Lha ncen kowe tok, Mbak, kancaku yang ndak punya utang. Lainnya berasa ndak afdol kalo kenal aku tapi ndak minjem duit!”

“Aku tuh bukan karena ndak butuh duit, Mbak. Aku seneng-seneng aja kalau kamu kasih pinjeman, tapi aku ndak seneng waktu mbayar. Utang kudu dikembalikan, kan? Atau mau kamu yang mbayar utangku?”

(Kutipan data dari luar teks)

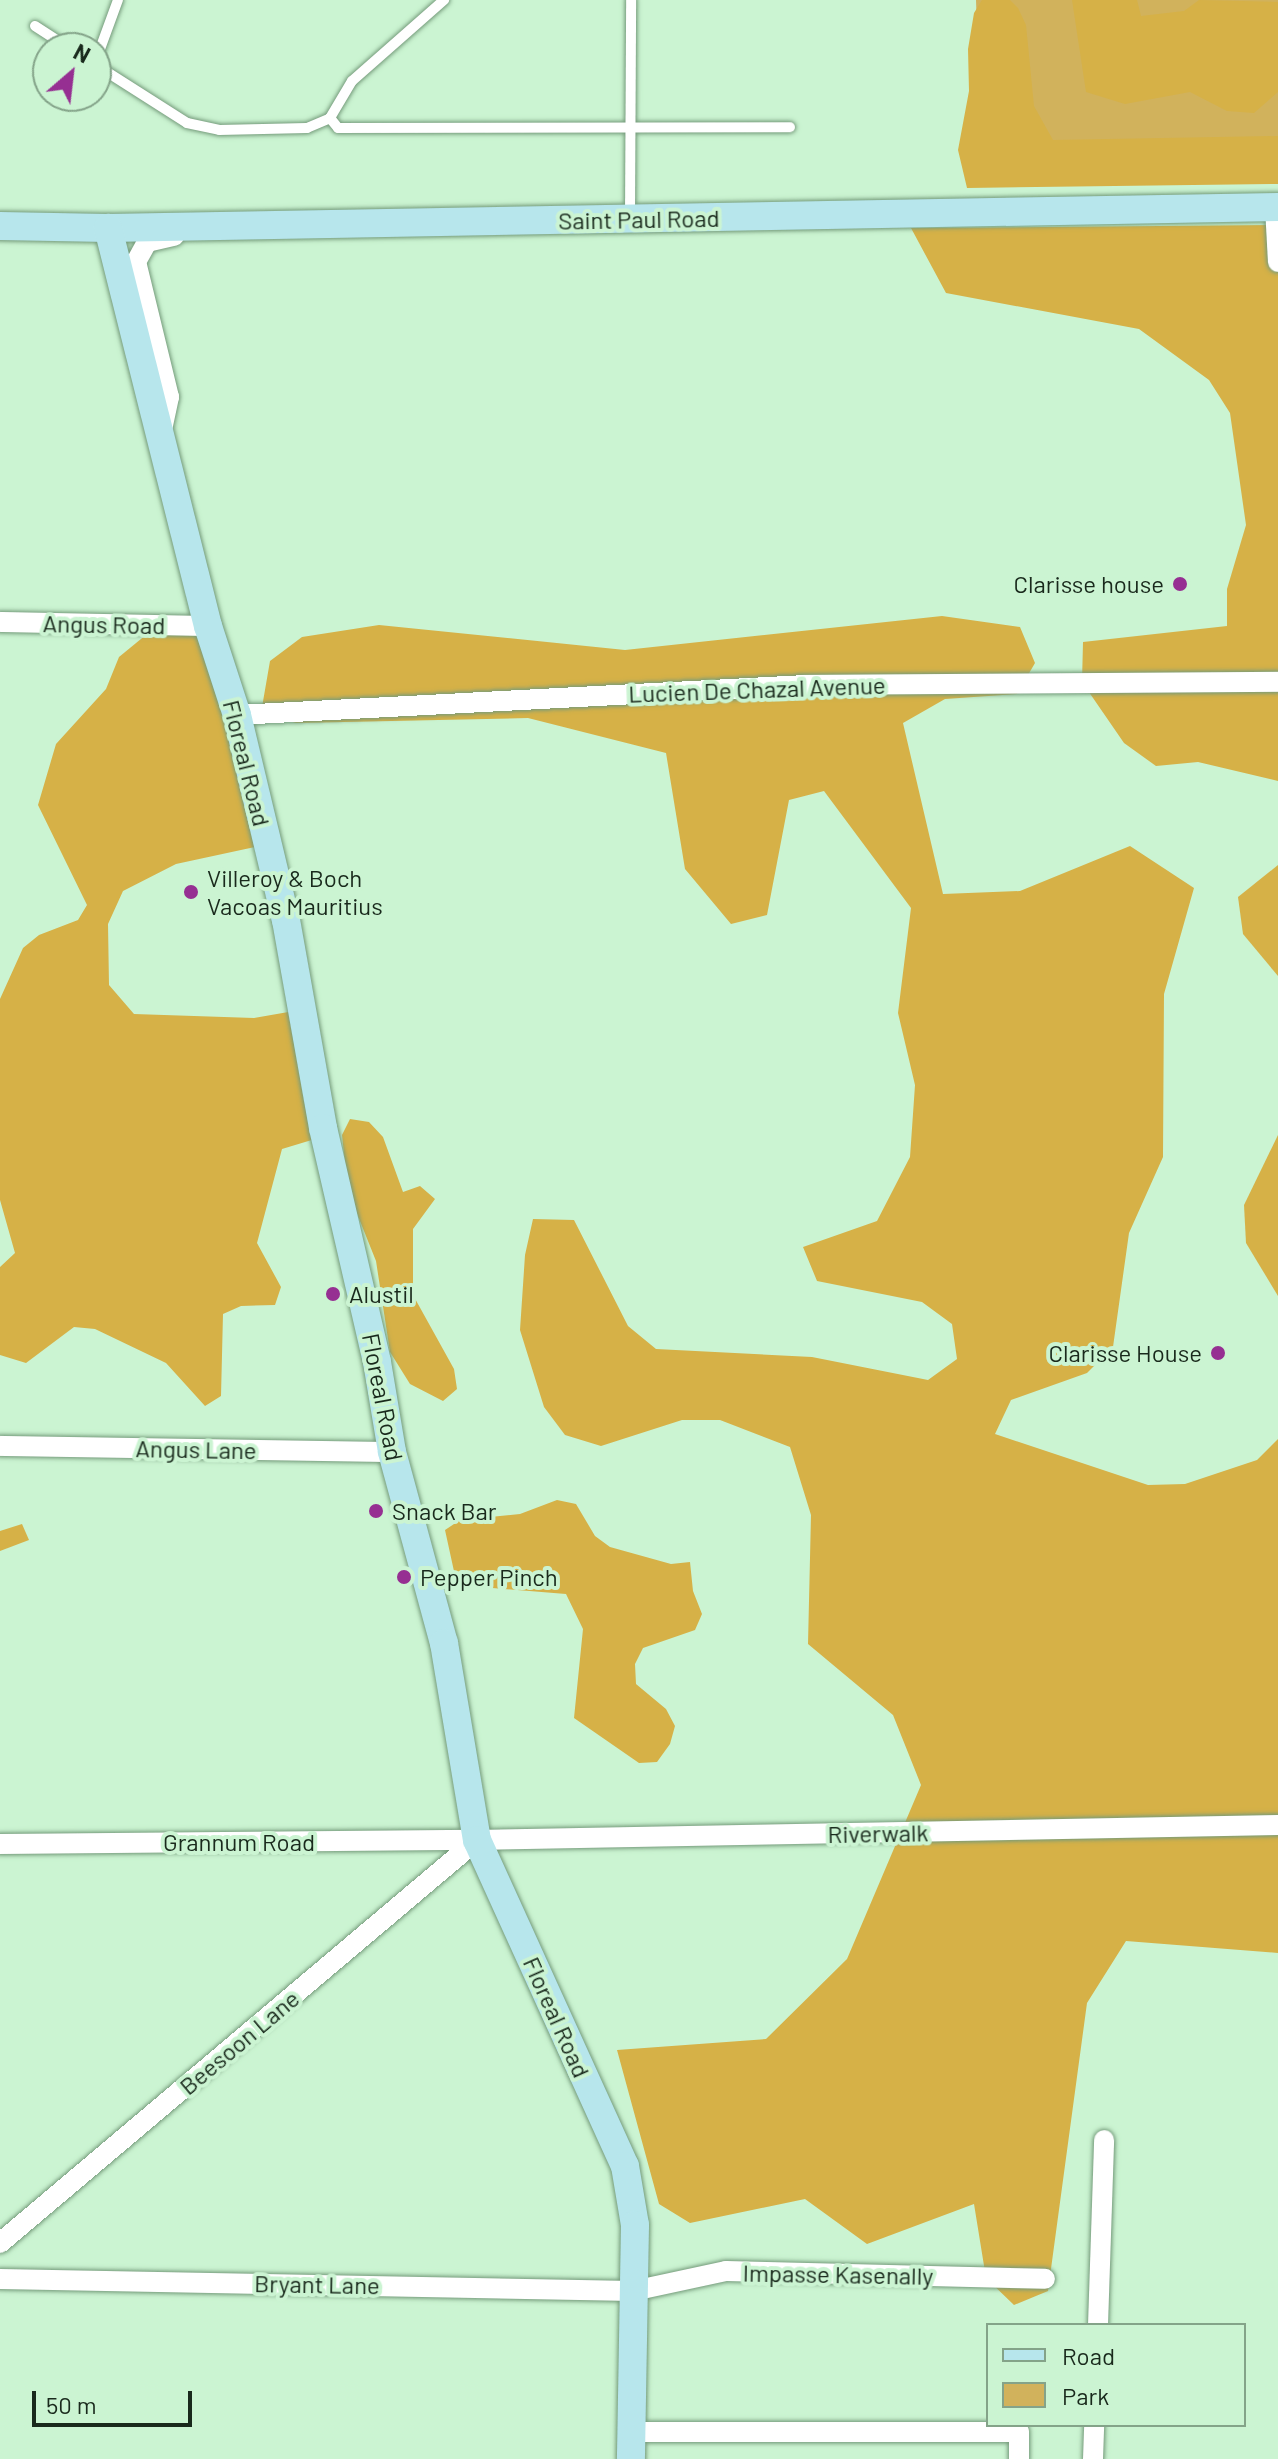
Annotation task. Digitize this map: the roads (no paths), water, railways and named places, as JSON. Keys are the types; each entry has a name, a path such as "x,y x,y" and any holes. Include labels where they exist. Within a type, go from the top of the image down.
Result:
{"main road":[{"name":"Saint Paul Road","path":"0,226 108,228 1276,207"},
{"name":"Floreal Road","path":"108,228 208,626 237,715 286,920 323,1128 377,1362 392,1452 444,1643 477,1840 625,2166 635,2225 632,2446"}],"street":[{"path":"1276,207 1278,262"},
{"path":"161,437 169,397 137,273 141,250 147,242 162,236 251,235 276,225"},
{"name":"Angus Road","path":"0,622 208,626"},
{"name":"Lucien De Chazal Avenue","path":"237,715 805,685 1278,682"},
{"name":"Angus Lane","path":"0,1446 392,1452"},
{"name":"Riverwalk","path":"477,1840 1278,1825"},
{"name":"Grannum Road","path":"0,1844 477,1840"},
{"name":"Beesoon Lane","path":"0,2243 477,1840"},
{"path":"1098,2323 1104,2140"},
{"name":"Impasse Kasenally","path":"633,2291 726,2271 1045,2279"},
{"name":"Bryant Lane","path":"0,2279 633,2291"},
{"path":"1093,2459 1094,2427"},
{"path":"632,2446 1019,2432 1019,2459"}],"lane":[{"path":"107,32 118,0"},
{"path":"112,74 187,123 219,130 307,128 330,118 352,81 444,0"},
{"path":"630,220 628,128 631,0"},
{"path":"35,26 44,32"},
{"path":"330,118 338,128 790,127"}],"place":[{"name":"Clarisse house","path":"1180,584"},
{"name":"Villeroy & Boch Vacoas Mauritius","path":"191,892"},
{"name":"Alustil","path":"333,1294"},
{"name":"Clarisse House","path":"1218,1353"},
{"name":"Snack Bar","path":"376,1511"},
{"name":"Pepper Pinch","path":"404,1577"}]}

“Itu namanya minta! Bukan ngutang!”

Tawa kami teredam suara decit rem motor yang berhenti mendadak. Ketika aku menoleh, seorang pria setengah baya dengan dua krombong di jok belakang yang berisi beberapa ekor ayam dan itik, melambaikan tangan, kepada Isna tentu saja. Dengan gaya kenes Isna balas melambai, sambil menyebut “warung soto”. Mereka akan bertemu di sana saat jam makan siang. 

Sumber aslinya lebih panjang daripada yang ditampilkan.